メリーはもともと身寄りのない娘であり、結婚前はとある移動アートギャラリーで暮らしていた。そのギャラリーでは”個人が一番美しく乱れる姿”を展示しており、”展示品“とは緊縛された裸の女たちであった。メリーは、マスターの展示方針に従い、あえて処女のまま緊縛放置の調教を受けることになる。
メリーを用いた作品のタイトルは“処女絶頂”。きつく緊縛された状態で透明な展示箱のなかに入れられ、観客たちに見つめられるだけで絶頂してしまうという、異常な露出マゾ体質の彼女だからこそ成れる珠玉の一品だ。
とはいえ、メリーのマスターもまた、類まれなセンスのある調教師ではあったのだろう。路地裏の浮浪少女に可能性を見出した慧眼も然ることながら、”処女絶頂”など凡人には到底思いつかない。そのコンセプトに思い至ったとしても、実際にそれを実現してみせるのは天才のみに成し得る業だ。
メリーはギャラリーの展示品として数年間を過ごした後、名門サルバトール家当主の嫁として身請けされることになる。サルバトール家には「充分に快楽を得られる身体で身籠った子は優秀に育つ」との考えから、嫁に対して肉体の快楽開発を行うという教育制度がある。メリーはこれを強制されたのではなく、承知のうえで現在の旦那様の嫁として処女を捧げたのだという。
メリーは、メイドたちの手でその淫らな肉体を日々管理されながら、専門の講師によるカリキュラムに従った”授業“を受ける。
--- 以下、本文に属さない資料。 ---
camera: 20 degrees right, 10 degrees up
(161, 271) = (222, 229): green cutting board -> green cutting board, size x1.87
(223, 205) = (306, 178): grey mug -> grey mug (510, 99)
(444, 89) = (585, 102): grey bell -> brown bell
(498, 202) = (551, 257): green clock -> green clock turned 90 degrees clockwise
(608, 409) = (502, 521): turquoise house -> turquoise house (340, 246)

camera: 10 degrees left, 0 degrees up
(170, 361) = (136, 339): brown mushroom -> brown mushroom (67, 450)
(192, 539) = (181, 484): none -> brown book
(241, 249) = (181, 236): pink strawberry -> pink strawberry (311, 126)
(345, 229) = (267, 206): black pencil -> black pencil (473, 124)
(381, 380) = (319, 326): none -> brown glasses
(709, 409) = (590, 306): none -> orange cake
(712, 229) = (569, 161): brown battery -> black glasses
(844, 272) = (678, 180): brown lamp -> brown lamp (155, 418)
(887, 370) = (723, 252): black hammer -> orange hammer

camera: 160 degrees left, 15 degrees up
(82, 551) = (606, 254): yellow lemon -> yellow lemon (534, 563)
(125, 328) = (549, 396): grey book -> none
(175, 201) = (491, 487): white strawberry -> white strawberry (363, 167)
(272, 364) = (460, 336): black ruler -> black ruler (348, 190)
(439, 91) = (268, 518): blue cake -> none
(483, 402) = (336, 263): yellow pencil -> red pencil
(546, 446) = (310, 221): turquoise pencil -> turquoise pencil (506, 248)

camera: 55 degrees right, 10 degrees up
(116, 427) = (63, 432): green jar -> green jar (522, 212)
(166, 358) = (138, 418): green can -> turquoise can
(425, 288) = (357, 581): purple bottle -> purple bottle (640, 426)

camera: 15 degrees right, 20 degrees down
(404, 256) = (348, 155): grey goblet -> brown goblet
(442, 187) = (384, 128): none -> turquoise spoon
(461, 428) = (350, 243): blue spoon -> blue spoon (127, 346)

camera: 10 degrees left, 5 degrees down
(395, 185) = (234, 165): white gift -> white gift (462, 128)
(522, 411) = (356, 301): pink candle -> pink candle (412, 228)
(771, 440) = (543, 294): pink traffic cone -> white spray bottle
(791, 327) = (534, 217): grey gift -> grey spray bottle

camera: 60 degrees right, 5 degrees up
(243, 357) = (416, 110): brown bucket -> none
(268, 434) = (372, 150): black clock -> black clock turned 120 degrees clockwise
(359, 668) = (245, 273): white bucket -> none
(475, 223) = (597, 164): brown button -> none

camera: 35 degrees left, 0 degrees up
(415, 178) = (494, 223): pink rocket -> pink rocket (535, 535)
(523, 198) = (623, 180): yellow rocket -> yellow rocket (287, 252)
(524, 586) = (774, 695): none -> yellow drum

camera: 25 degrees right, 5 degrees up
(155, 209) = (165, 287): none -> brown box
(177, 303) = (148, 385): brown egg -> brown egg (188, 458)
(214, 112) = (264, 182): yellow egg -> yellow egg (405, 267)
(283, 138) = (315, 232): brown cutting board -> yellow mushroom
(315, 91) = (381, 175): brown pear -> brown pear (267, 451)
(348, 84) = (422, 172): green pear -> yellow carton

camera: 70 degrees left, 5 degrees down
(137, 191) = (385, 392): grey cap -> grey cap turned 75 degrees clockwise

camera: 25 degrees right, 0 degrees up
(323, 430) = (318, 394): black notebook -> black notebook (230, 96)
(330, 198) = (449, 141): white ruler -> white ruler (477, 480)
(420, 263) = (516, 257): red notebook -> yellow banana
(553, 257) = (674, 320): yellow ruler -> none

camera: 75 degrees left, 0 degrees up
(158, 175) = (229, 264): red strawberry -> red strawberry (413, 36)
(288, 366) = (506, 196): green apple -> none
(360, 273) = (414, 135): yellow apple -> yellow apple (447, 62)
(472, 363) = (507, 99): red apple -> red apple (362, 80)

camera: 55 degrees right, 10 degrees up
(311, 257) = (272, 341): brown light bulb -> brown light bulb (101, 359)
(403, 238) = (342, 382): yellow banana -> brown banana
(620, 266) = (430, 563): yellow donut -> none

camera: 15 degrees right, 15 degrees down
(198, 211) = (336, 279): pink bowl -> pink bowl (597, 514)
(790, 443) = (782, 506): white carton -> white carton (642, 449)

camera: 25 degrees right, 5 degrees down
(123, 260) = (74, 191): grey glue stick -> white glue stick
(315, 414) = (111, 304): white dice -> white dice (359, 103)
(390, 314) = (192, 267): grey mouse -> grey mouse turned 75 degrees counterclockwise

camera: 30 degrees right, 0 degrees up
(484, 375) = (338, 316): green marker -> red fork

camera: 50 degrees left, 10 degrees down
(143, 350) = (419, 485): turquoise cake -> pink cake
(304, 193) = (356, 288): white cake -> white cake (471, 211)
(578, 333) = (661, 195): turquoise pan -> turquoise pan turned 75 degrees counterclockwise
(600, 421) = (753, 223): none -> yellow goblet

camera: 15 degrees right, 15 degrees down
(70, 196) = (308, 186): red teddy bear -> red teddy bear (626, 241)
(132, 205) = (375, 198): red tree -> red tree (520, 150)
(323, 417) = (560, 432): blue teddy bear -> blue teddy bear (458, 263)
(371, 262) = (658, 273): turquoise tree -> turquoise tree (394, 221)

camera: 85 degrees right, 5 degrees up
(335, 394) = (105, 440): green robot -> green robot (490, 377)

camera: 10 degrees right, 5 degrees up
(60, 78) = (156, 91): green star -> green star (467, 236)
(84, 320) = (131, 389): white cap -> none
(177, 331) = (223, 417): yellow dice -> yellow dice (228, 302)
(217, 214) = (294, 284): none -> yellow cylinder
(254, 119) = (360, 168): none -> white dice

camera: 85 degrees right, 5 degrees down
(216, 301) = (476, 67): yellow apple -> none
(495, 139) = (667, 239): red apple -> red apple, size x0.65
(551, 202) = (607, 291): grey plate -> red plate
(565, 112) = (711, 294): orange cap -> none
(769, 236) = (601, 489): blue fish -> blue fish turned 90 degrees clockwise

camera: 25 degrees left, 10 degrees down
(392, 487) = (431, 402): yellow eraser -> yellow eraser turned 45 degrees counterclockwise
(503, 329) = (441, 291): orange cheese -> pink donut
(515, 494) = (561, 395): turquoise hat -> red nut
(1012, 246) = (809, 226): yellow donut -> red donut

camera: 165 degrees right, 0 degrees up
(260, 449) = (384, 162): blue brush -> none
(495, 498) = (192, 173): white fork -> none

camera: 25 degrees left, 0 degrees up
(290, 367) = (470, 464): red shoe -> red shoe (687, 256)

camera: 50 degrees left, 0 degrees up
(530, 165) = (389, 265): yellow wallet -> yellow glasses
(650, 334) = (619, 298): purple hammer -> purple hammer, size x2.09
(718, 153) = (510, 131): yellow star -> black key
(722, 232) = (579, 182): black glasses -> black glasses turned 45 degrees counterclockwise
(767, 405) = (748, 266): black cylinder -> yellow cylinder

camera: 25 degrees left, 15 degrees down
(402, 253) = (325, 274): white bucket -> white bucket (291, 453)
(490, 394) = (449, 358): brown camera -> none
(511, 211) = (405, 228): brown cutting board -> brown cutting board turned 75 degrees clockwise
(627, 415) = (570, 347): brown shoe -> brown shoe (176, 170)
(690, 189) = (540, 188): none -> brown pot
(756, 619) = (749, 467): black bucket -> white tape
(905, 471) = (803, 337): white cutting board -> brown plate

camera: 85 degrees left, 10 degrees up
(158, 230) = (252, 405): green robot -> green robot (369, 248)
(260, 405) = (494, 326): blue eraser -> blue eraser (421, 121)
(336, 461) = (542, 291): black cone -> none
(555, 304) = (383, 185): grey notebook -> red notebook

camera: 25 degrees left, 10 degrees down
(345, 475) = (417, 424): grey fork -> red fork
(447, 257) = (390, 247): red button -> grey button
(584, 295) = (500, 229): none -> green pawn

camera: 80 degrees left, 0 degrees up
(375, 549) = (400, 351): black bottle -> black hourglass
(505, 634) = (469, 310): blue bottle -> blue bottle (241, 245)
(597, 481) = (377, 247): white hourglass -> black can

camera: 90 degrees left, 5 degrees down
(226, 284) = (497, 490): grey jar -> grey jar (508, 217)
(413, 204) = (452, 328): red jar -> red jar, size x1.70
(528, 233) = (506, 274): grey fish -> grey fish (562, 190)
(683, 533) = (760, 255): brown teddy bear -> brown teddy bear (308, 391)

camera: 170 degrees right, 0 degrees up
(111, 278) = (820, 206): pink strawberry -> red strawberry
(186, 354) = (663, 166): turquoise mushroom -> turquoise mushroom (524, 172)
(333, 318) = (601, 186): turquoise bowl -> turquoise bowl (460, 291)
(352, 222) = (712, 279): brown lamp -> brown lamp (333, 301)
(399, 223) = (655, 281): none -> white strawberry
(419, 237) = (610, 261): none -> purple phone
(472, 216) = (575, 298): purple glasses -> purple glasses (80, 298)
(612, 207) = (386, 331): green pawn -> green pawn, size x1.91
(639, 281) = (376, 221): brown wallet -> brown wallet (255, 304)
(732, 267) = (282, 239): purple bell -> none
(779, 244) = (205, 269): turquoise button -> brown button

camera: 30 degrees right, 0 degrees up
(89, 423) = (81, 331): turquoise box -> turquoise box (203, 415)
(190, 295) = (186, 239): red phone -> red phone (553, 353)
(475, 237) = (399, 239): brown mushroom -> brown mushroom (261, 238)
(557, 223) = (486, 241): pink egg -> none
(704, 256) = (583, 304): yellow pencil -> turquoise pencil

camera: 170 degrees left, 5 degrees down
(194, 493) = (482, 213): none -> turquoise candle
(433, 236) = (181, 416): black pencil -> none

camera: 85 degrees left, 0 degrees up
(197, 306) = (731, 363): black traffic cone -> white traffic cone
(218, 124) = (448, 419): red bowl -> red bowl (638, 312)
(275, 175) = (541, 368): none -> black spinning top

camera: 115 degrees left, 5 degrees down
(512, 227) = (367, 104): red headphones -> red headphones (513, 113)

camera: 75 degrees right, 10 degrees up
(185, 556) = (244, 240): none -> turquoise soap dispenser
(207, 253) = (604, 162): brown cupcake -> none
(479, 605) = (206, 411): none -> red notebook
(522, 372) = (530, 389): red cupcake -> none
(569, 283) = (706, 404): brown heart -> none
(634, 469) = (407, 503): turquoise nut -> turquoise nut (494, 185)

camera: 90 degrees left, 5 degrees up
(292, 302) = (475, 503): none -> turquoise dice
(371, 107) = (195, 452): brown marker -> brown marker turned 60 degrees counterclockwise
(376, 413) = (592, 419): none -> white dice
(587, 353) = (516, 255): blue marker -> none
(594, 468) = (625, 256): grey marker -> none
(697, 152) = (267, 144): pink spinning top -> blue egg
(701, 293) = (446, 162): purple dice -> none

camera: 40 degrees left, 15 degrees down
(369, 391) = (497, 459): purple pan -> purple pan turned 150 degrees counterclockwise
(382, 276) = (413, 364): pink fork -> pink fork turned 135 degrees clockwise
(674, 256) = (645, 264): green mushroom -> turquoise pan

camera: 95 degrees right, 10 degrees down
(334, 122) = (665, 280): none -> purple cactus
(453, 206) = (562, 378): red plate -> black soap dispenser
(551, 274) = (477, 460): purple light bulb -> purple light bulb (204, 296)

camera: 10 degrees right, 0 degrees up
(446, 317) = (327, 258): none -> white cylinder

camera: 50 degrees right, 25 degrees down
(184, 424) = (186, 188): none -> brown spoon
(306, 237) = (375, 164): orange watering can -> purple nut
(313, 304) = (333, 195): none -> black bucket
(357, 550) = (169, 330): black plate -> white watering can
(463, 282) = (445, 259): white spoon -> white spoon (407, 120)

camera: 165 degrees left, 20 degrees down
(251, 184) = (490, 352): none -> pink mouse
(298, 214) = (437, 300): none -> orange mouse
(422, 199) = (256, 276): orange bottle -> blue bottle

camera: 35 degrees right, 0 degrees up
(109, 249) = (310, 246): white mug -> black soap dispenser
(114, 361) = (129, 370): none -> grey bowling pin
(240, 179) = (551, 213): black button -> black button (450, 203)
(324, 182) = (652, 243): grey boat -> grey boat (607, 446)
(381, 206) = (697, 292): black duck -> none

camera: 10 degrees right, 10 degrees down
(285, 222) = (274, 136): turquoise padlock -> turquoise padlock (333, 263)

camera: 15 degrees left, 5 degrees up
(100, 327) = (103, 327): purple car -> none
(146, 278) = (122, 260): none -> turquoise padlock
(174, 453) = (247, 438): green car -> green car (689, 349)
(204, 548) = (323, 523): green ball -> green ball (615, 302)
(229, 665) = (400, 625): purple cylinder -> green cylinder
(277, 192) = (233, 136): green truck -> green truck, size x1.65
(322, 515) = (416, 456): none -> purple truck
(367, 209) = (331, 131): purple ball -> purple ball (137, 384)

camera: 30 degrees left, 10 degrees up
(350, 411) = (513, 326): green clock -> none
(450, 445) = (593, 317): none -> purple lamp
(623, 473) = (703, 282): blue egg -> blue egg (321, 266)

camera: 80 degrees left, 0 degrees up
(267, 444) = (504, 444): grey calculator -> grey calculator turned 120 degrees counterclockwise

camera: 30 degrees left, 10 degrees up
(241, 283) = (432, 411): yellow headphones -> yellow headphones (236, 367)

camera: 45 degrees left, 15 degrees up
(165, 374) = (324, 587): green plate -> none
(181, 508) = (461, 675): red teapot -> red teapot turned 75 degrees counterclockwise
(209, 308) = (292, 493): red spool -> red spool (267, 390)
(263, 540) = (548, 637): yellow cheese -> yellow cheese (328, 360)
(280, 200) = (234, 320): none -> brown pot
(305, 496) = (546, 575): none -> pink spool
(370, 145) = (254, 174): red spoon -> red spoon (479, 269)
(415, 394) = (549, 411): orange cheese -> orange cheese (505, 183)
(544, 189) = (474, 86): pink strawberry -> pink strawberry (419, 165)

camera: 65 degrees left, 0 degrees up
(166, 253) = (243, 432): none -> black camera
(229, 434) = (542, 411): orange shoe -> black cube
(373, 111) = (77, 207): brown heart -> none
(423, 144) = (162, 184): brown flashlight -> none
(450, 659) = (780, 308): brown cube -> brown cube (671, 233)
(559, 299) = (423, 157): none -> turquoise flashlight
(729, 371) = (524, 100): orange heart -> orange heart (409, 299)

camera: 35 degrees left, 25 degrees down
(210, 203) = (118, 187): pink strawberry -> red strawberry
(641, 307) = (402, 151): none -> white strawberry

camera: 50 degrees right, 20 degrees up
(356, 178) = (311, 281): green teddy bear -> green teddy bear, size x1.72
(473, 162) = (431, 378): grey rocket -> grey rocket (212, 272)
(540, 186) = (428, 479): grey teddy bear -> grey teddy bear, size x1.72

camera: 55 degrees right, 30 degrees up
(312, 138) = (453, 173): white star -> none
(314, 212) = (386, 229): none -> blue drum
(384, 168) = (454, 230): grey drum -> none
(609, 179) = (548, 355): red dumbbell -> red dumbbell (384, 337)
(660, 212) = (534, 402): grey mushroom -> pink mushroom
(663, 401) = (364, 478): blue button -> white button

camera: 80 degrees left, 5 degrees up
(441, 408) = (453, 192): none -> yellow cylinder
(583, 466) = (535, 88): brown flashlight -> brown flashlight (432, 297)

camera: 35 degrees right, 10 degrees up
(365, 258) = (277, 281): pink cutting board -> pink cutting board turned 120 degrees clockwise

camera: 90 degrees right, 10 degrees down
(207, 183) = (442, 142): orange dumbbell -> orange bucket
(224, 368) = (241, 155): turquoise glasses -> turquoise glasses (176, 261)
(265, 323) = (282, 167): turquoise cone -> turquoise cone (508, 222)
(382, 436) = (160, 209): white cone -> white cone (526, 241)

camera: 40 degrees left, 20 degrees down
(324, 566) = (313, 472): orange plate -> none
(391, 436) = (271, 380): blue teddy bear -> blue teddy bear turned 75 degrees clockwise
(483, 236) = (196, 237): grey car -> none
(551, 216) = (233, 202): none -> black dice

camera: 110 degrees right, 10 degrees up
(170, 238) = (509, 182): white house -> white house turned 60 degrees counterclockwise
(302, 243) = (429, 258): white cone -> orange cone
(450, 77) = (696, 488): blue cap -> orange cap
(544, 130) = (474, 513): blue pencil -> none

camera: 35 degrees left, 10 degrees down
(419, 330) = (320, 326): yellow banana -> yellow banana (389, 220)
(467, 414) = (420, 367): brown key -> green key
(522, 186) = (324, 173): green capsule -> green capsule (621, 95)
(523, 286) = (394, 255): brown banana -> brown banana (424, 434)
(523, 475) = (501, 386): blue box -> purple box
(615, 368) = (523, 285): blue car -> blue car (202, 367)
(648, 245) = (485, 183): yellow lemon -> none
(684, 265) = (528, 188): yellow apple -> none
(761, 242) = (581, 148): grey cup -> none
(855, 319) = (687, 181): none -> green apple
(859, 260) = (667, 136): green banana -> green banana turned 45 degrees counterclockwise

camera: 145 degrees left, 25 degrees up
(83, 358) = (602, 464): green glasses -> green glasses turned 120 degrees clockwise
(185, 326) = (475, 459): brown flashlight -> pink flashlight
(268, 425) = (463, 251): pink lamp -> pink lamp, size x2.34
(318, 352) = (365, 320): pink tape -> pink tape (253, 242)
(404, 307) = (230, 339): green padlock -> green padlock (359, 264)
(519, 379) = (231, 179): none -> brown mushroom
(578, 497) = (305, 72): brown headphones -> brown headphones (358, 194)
メリーが教育されるのは、膣快楽だけではない。女体に関する知識やパイズリ奉仕の仕方なども仕込まれ、アナルや尿道の快楽も当然のように開発されていく。そしてその際には、ディルドー、尿道ブジー、クスコといった器具が用いられることになる。
そうして朝昼の日課を終え、夜になれば、いよいよ旦那様の子種汁を頂戴するときだ。”授業”の感想を詳しく旦那様にお伝えし、一日頑張ったご褒美も兼ねて種付けをしていただくのだ。
なんと素晴らしきサルバトール家の教育制度か。いっぱい調教されて、愛する旦那様の精液をいっぱい貰ったメリーの表情はとても幸せそうだ。きっと彼女は良い子を孕むのだろう。
私は、近作『ラストモール~首吊男子と肉食女子~』から入って、ヨールキ・パールキさんの過去作も幾つか買ったのだけれども、これは本当に素晴らしい作品だった。淫乱マゾヒストな嫁を家ぐるみで調教するという分かりやすいコンセプトで、和姦調教好きにはかなりオススメしやすい。
唯一残念だったのは、作中でメリーが実際に孕むところまで描かれていないことだが、これは公式の作品説明にも「※ボテ腹無し」と注記されているので、さほど大きな問題ではないだろう。